If we are lucky, we take a few journeys in life that send roots deep inside us, that live and grow with us. If we are extraordinarily lucky, we get to share such a journey with others we love, and it becomes a bridge between us.

Our Galápagos odyssey was just such a bridge. Our dinner conversations are still enlivened by sharks and sea lions, birds and iguanas. And as I recall the beating sun and the screeching birds, it occurs to me that maybe we are unwitting accomplices in a greater evolution than even Darwin knew, one designed to bring back seeds of peace and wonder to plant in the hard rock of our larger world.

Machu Picchu Magic

After six extraordinarily fulfilling years at Lonely Planet, in early 2007 I decided to spread my writing and editing wings and become a freelancer. So I was unfettered in early 2010 when a high-spirited travel website named Gadling asked if I would become their features editor, commissioning and editing high-quality literary articles and writing my own stories regularly as well. I leapt at the chance, and a few months later, I was able to assign myself a trip to a place I'd been wanting to visit for decades: Machu Picchu. As with Uluru and the Galápagos, this longtime longing freighted the journey with anticipation and apprehension from the beginning. Could the site possibly meet my expectations? As it turned out, as so often happens with travel, that quest for one particular experience led me to multiple, unexpected lessons and riches, and I ended up writing a five-part series about my explorations throughout the Sacred Valley. But my two days in those airy, isolated Inca ruins, described in this excerpt, were the highlight of the trip, where a connection occurred that I will never forget.

> YOUR TASKS
A – Answer these questions using the travel passage above:
(i) Which travel website asked the writer to be its features editor?
(ii) How many years had the writer spent at Lonely Planet before going freelance?
(iii) What four kinds of animals still enliven the family's dinner conversations?
B – Carry the travel passage about Machu Picchu forward from its last sentence, in the same first-person voice.

> ENTRIES SHOWN
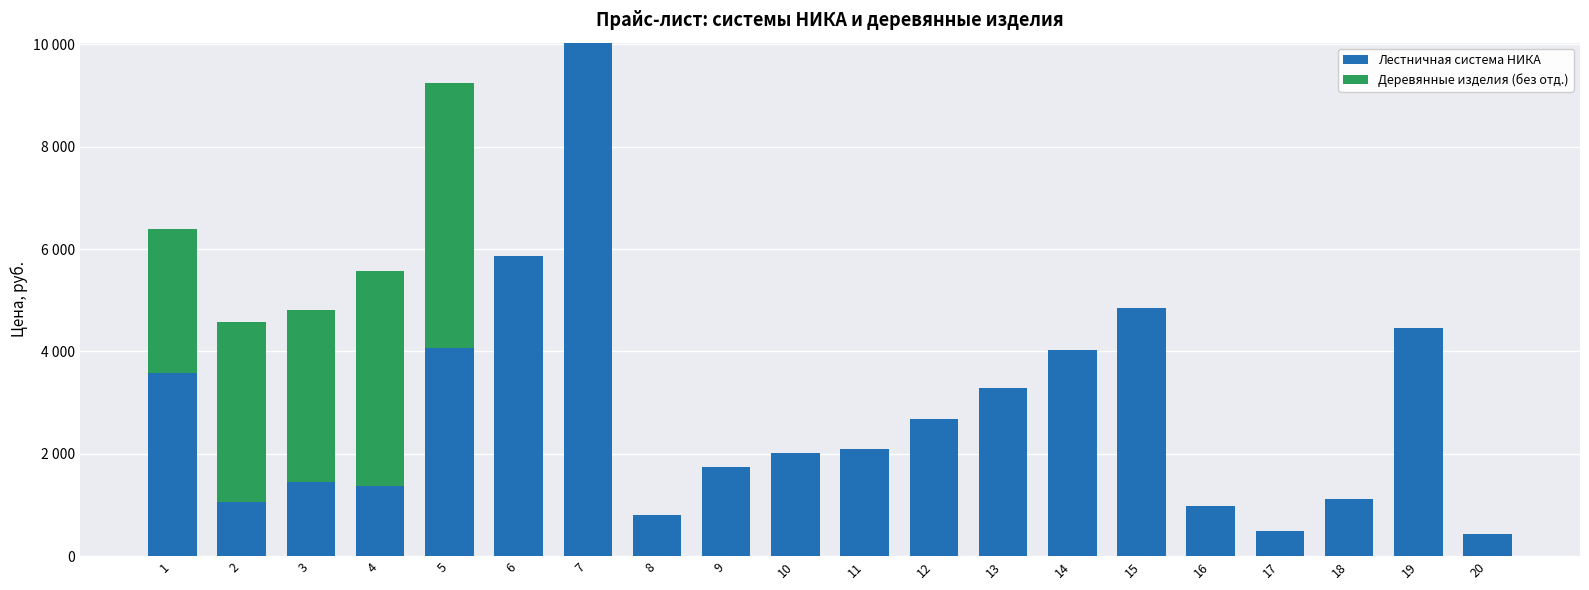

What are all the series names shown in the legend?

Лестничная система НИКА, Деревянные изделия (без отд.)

...

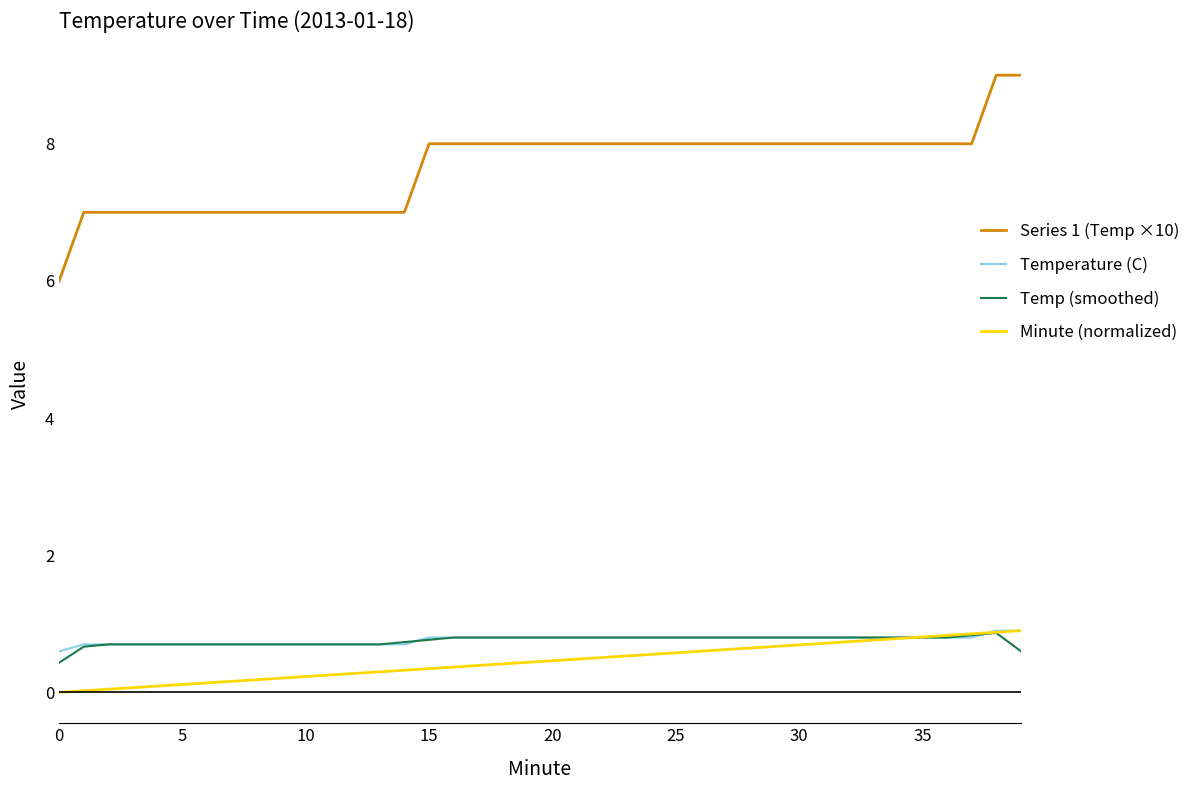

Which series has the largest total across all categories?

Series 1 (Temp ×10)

> ANSWERS TO THE PROBLEMS
A –
(i) Gadling
(ii) Six years
(iii) Sharks, sea lions, birds and iguanas

B –
FOR DECADES, MACHU PICCHU HAD BEEN
at the top of my Places to Go list, but somehow, in twenty years as a travel writer visiting more than seventy countries, I still hadn't gotten there. In the spring of 2010, I was beginning to despair that I ever would. Then, through a combination of serendipities, I was invited to take an eight-day trip to the Sacred Valley, culminating in a visit to Machu Picchu.

I spent my first days in the Sacred Valley exploring cultured, cosmopolitan Cusco and the ancient sites of Moray, Pisaq, and Ollantaytambo. Then, on my third day, I awoke at 5:40 to bird trills, wood smoke-scented air, and barely containable excitement. Today was a day I'd been waiting for most of my traveling life: We were going to Machu Picchu!

My guide, Manuel, and I hit the highway at 6:00
a.m
., passing sheep, pigs, and cows being herded into pens and villagers in brightly woven capes and great hats walking along the side of the road. After twenty-five minutes we arrived in Ollantaytambo, where porters in bright red ponchos waited for Inca trail trekkers; too pressed for time to make the four-day trek, we were taking the quick route: a storybook blue train to Aguas Calientes, the town nearest Machu Picchu, where a bus would wend to the base of the site.

On the twenty-minute train ride, Manuel pointed out where bridges had been washed out or railroad tracks twisted and tossed into the river by the floods that had raged a half year before: stark reminders of nature's raw power. This train, he said, had restarted operations only three months earlier. I thought of the Inca temples we'd seen and of Manuel's words at the beginning of our trip: “The Spaniards called them idolators and maybe they were—but I think they did very well; they had a big respect for nature.”

Then we reached booming, ragtag, pizzeria-and-hostel Aguas Calientes, where we walked through a market maze and boarded the bus for the twenty-minute back-and-forth bounce up the dusty road to the ruins.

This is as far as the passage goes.